So this is interesting. Apparently Onyxia is making a comeback in World of WarCraft. As a causual-by-lifestyle-rather-than-choice MMO player, one of the interesting phenomena in any MMO is the social pressure to complete content. This happens because as the game ages and more and more of the player base completes end-game stories, raids and collects whaatever the current bleeding-edge loot there is to be had, it necessarily begins to create a bifurcation between those with the time to put in to the game and those who don’t. Put simply, no matter how nice the guild you’re in, it’s never easy to ask members to put their own character’s advancement on hold while they run you through a dungeon that has nothing to offer them.
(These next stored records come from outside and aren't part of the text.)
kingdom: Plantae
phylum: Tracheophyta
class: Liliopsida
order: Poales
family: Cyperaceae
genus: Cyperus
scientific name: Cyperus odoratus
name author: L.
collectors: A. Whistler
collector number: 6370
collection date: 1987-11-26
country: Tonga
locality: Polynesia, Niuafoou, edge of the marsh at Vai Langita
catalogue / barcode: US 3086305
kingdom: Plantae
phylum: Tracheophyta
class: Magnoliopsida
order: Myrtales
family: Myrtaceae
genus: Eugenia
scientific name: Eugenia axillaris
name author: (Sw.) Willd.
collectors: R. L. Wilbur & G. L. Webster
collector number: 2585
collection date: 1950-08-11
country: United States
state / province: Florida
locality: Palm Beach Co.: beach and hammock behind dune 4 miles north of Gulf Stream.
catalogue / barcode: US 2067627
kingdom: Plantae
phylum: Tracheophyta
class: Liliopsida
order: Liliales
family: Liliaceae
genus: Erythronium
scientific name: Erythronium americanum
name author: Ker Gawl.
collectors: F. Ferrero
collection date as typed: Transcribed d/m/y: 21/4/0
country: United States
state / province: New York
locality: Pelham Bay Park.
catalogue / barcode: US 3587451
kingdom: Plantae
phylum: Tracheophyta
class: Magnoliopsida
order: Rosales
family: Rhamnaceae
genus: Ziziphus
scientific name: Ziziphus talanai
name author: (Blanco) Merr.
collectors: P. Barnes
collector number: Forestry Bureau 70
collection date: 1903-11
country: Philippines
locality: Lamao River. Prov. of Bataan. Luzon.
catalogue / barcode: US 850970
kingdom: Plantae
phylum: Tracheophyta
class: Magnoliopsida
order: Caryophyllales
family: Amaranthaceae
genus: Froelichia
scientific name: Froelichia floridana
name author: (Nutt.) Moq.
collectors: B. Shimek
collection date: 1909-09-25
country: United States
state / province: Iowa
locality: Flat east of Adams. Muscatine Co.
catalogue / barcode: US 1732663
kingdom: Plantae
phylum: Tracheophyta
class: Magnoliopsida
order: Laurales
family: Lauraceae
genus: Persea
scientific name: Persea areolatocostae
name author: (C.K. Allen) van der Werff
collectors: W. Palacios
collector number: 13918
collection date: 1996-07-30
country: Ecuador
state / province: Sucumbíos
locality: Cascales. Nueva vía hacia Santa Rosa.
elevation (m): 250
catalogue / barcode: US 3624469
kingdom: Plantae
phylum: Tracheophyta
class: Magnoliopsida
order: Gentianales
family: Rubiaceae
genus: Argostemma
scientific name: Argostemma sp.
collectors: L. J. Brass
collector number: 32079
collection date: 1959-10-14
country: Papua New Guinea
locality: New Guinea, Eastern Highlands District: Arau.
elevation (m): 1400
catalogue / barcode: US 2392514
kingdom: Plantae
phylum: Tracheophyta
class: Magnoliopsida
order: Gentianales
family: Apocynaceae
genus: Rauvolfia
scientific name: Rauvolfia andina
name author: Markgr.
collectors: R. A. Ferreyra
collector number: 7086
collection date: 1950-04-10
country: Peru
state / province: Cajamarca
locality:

That leaves pick-up-groups with all of their attendent problems — and even these begin to dry up as new content comes in to the game.
I’m facing this problem myself as I try to get my Loremaster in The Lord of the Rings Online to finish up some of the Book I epic quests. With Book II nearly completed and my play times so erratic, it makes doing so enormnously complicated. My guild is great and if I made an appointment, I’m sure they would help me out, but how many of those can you miss before they won’t trust you any more. That’s why I won’t do it.
From a business perspective though, it becomes even more problematic. It makes it ever more unlikely that once a player leaves, they’ll be able to come back. The longer the time between log-ins, the more catch-up the player has to do and the less likely they’ll be able to do it because of a lack of players at their level. World of Warcraft drives me crazy because of this. I loved the original game and it continually frustrates me how they basically abandon old content. I’d like to believe that this Onyxia re-vamp represents then perhaps re-visiting some this old stuff, but I doubt it. It seems like a promotional gimmick more than anything else. What I’d love to see is companies gradually lower the difficulty on old content until after a certain period of time, they become solo-able (with a commensurate drop in loot, of course). That would allow the entire player base to eventually experience all the content the game has to offer without alienting hard-core raiders.
Is this a problem that can be solved? Is this even a problem at all? I’ve heard MMO gaming likened to being on a bowling team. If you can’t make the time committment, don’t play. That does hurt considering how much I love this type of game, though.